In its recent Sunday edition, America’s newspaper of record ran a front-page article on the challenges facing gay Catholic priests titled “A Silent Crisis for Gay Priests.” It is the most recent specimen of the journalistic genre of suffering-gay-Catholic-priests-in-an-unwelcoming-Church. The narrative is well-known by now: a Church which fails to welcome gay priests, whose leaders may well reject them, and where they must stay in the closet has made their “closet” into a cage. This narrative has been developed on the pages of the New York Times, America Magazine, and Fr. James Martin’s book.
This latest article is flawed; the narrative is false. The flaw is that this and other such articles do not really address Catholicism. In fact, this popular narrative badly misunderstands both the Catholic Church and the priest himself.
Who is the priest? He may identify as “gay,” but this is not what God made him to be. Because of genetic or psychological factors, or perhaps some other influences, his neuronal networks or hormonal balance may cause him to find other men sexually desirable. Like every other human being he is embodied, and bodily appetites are frequently disordered or misdirected. More important, however, is that he has a rational soul, and in virtue of that soul he can know truths and desire the good. It is in virtue of the soul that he is what he is and becomes who he is to be. The priest is a man.
+--
# [The problem]
In the passage on gay Catholic priests, the author calls the latest article flawed. Using the passage's own reason, explain why, in one to three sentences.
+--
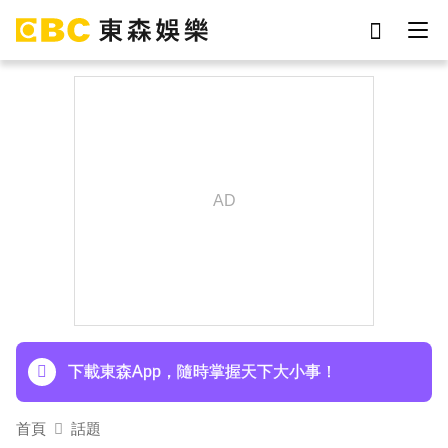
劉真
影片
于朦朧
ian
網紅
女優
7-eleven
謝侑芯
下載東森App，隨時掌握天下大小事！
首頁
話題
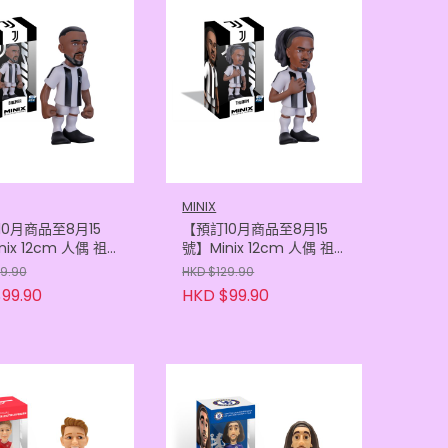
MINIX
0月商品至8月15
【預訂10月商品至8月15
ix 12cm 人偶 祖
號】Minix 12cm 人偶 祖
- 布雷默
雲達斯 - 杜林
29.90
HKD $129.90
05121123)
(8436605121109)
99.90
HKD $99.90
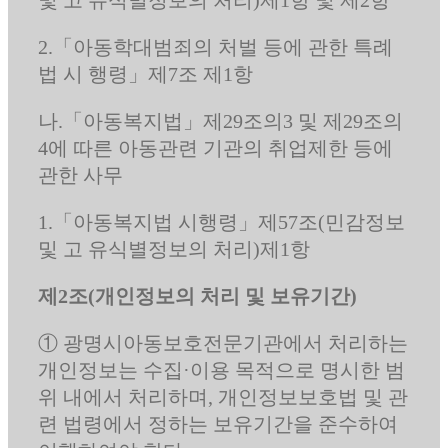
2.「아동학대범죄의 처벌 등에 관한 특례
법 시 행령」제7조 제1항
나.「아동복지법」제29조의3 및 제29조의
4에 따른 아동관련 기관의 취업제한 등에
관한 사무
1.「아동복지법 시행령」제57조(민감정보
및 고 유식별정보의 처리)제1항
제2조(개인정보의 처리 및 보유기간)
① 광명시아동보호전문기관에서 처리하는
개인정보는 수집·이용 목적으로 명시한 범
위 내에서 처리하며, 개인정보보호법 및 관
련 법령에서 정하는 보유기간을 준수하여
+--
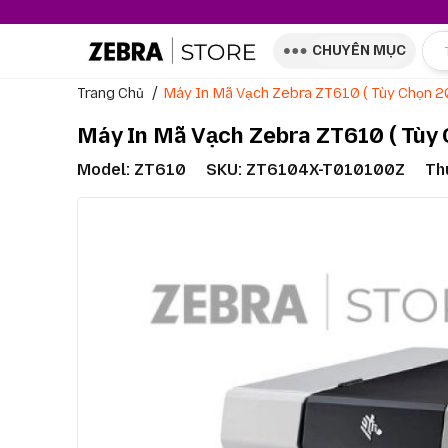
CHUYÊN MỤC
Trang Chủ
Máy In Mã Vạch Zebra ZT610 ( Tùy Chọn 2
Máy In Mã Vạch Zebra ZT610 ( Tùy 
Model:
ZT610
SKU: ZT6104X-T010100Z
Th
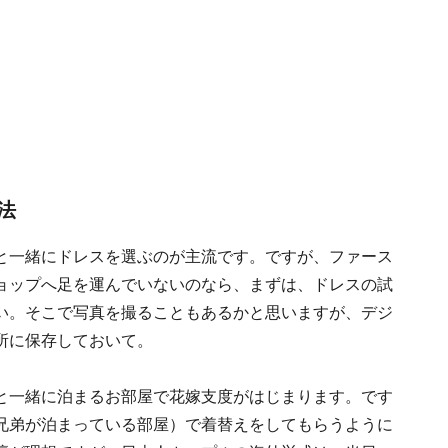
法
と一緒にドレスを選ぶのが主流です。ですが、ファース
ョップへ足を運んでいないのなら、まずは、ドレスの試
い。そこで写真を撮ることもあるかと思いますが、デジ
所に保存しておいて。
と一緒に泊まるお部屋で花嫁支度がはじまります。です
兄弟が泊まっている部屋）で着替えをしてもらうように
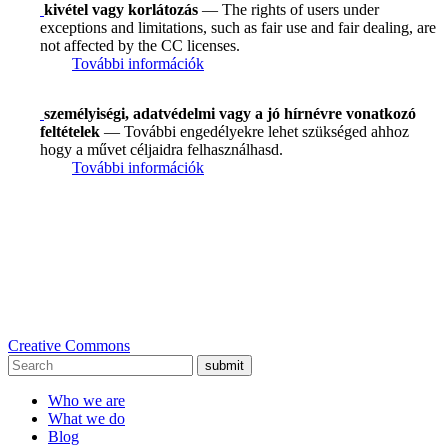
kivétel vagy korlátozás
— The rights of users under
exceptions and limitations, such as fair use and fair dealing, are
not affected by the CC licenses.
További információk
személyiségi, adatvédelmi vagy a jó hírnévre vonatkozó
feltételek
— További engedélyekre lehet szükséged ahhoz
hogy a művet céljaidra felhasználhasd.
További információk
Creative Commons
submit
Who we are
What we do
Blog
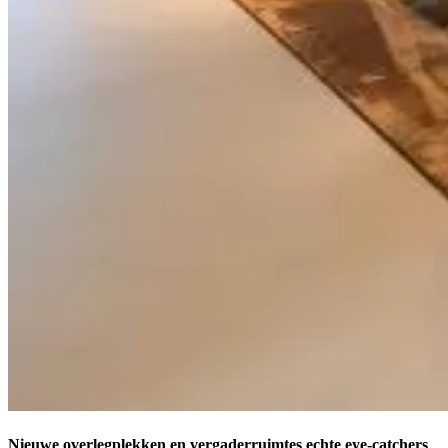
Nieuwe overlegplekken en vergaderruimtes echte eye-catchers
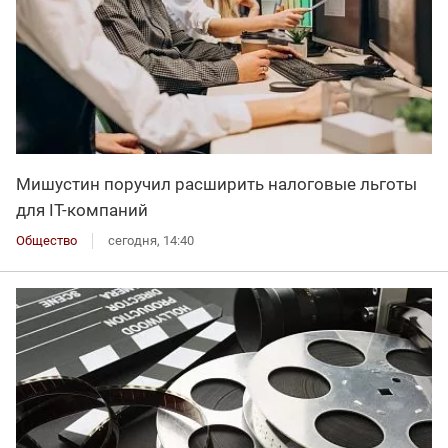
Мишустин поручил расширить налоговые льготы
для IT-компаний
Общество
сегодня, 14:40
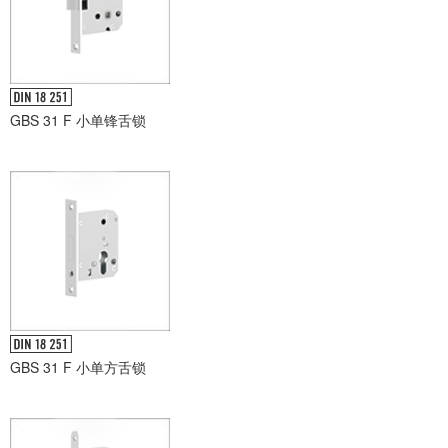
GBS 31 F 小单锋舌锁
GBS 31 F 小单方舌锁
+--
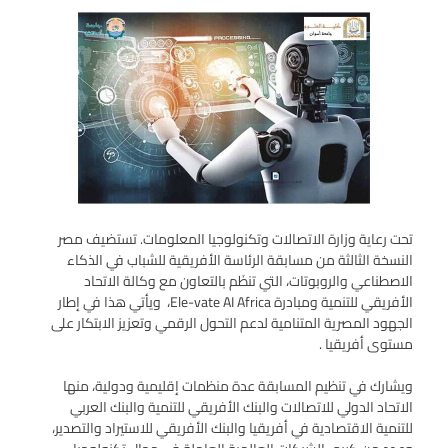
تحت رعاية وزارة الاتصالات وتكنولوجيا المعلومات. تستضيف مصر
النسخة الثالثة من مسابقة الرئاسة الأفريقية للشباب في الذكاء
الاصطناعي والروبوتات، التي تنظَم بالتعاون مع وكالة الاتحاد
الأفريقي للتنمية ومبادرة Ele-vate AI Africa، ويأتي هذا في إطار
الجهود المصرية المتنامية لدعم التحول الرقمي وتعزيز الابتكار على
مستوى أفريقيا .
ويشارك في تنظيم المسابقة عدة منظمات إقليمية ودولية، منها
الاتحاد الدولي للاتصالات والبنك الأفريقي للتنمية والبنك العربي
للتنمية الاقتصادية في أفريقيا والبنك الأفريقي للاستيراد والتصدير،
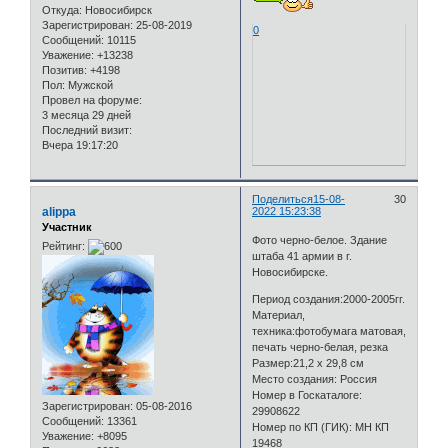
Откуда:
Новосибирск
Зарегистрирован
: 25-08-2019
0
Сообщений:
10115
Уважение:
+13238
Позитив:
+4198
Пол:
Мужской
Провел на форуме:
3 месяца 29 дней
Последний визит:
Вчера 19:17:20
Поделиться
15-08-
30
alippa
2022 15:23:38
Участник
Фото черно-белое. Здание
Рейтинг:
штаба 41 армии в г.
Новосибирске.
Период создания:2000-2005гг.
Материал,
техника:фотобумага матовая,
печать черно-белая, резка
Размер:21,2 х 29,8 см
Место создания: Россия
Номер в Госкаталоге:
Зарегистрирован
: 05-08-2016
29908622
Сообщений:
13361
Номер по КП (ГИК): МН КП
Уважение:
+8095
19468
+--
# [Result of this task]
The article is flawed because, like other such articles, it does not really address Catholicism. The popular narrative it belongs to badly misunderstands both the Catholic Church and the priest himself.